Parents joke through their teeth about bedtimes, but it’s not really a joke. It’s a well-known fact that for parents, bedtime is the absolute worst time of the day. For our family specifically, it seems like everything can be going great, everyone is enjoying themselves, baths are silly, reading books is cuddly and sweet, they want to give a bunch of hugs and kisses, we leave their room smiling and happy…we sit down on the couch, take a deep breath, and before we can even release it, one kid is wandering out into the living room to ask if he can eat your dinner (food he wouldn’t deign to touch if it was served to him at 6pm), or the other kid is calling lustily from her crib, “I need a stuffed animal from the hammock! I need a new diaper! MOOOOOOMMMMMMYYYYYY! What do deers eat?”

A casualty of having children who get more mobile and aware has been relaxing evenings where Drew and I are able to have long conversations that traverse many topics and end with a satisfying conclusion. Whether kids are awake, asleep, or in that in-between period (which seems to last HOURS), we’re constantly being interrupted in sentence, thought, or bite of dinner we put off until 8pm.

I realized this Sunday that it makes me question everything I say. Because if I’m going to be interrupted, I don’t want to have to come back, going, “What was I saying?” and be reminded that it was something stupid or pointless. Which is unfortunate, because I think a lot of nighttime unwinding conversation is just little stories about your day or something you saw online or something weird someone said, stories that don’t necessarily have a lot of heft.

On Sunday, I was in the middle of trying to tell Drew about the Neil Patrick Harris / Rachel Bloom Tony Awards Twitter drama (I’m on Rachel Bloom’s side all the way here), and halfway through reading NPH’s tweet out loud, my eldest child comes marching out of his room to see…I don’t even know. I have no idea what he wanted. Because I leapt up off the couch and literally chased him back to his room, crying desperately, “I just want to tell a joke! I just want to get through a SINGLE STORY WITHOUT BEING INTERRUPTED!”

After that I couldn’t even finish the story. Like, what was even the point of what I was saying. It’s so embarrassing to be second-guessing what you’re saying – to have to come back and say, “Okay, settle back in while I read you the second half of the tweet – and then what Rachel said!” That’s just stupid.

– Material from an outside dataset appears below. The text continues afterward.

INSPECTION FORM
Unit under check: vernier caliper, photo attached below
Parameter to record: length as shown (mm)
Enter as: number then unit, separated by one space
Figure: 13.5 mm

To Drew’s credit, he waited about two hours, and then said kindly, “Can you please do me a favor? And finish your Neil Patrick Harris / Rachel Bloom story?” And I did. But I’m not gonna lie – it didn’t hold the same pleasure for me that it would have if I’d gotten through it in the moment. But I have faith that one day I’ll be free to read tweets out loud to Drew, and I’m sure he’s as eager as I am for that day to come. Because what could be more fun for him?